Cuju-ft/Cuju

virtio_blk_get_request_from_head load request fail

PJTPJT opened this issue ยท 6 comments

When failover , If we call virtio_blk_get_request_from_head to load record_list request, it will load wrong request and cause the assert(type & VIRTIO_BLK_T_OUT) check fail.

Now we find some fix to solve this problem:

  1. Change the method of virtqueue_pop get request address (no use undo_map)
  2. Add get req->sector_num function on virtio_blk_get_request_from_head()
  3. Defer virtio_blk_free_request() from virtio_blk_rw_complete() to virtio_blk_complete_head()

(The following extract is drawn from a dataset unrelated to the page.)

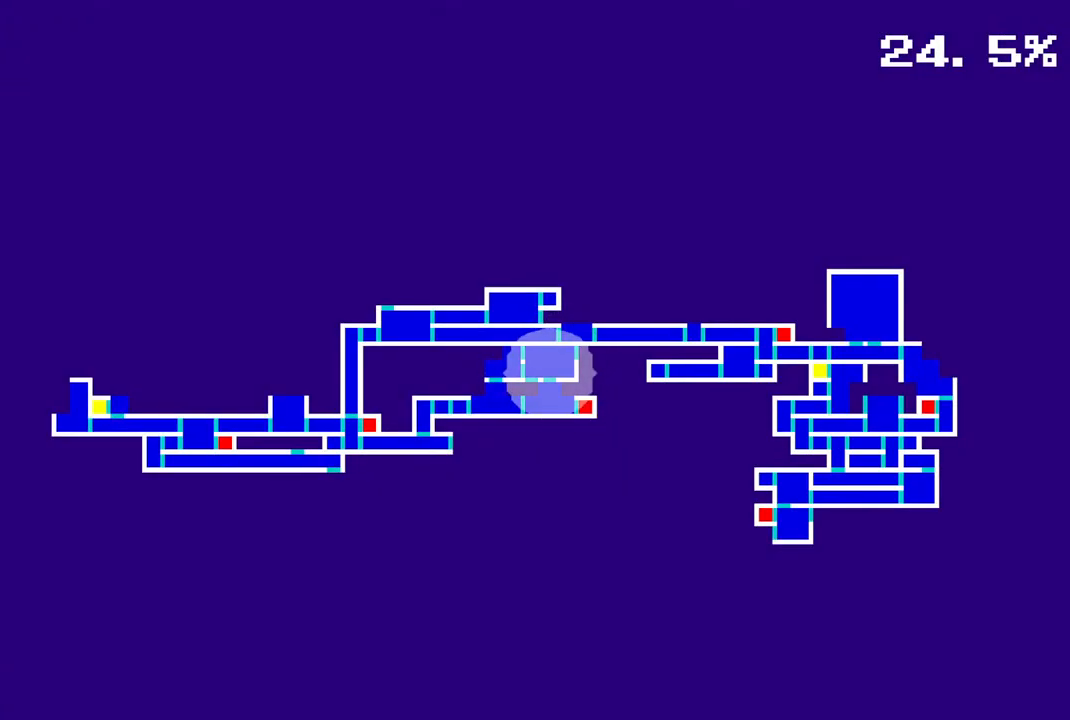
{"buttons": [], "left_stick": "center", "right_stick": "center", "events": []}
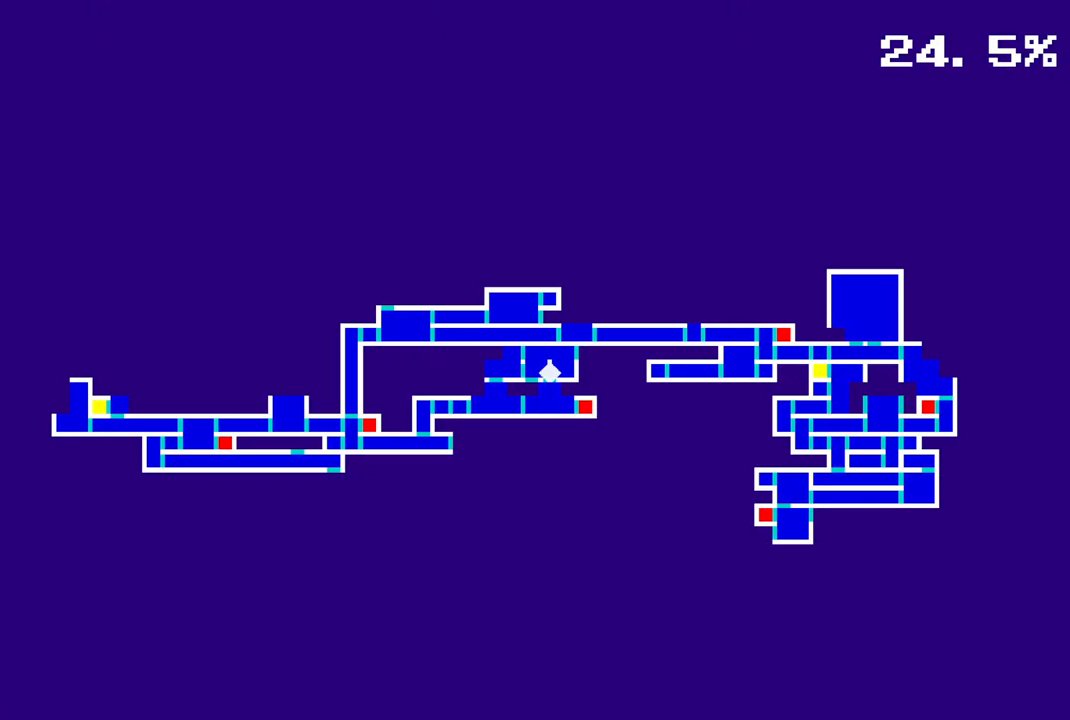
{"buttons": ["CROSS", "R1", "DPAD_RIGHT"], "left_stick": "center", "right_stick": "center", "events": [[283, "DPAD_RIGHT", "down"], [317, "CROSS", "down"], [317, "R1", "down"]]}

And we still find virtio_blk_get_request_from_head sometimes load a wrong request (type !=1)
now maybe the problem is some dirty page produce from qemu and not be tracked (cpu_physical_memory_map)
the defer_write_map mechanism maybe is wrong

Some case caused crash
Master:
backup
Backup:
master
The incorrect address of req->elem.out_sg in Master node caused Backup node crash when failover. Backup node can deal with previous reqs which have correct address, and crash when deal with incorrect reqs.

If save_device has wrong type, defer virtio_blk_free_request() can solve this problem

I find a possible way to eliminate the gfn assert.

If we checked the dirty page tracked in each epoch by kvmft_assert_ram_hash_and_dlist, we would find that the gfn assert occurs.
The scenario is that the VM boot until entering login screen (donโ€™t do anything), and then open FT mode. Ensure the system is already in FT mode, then type login account and password. At this time, the gfn assert will occur.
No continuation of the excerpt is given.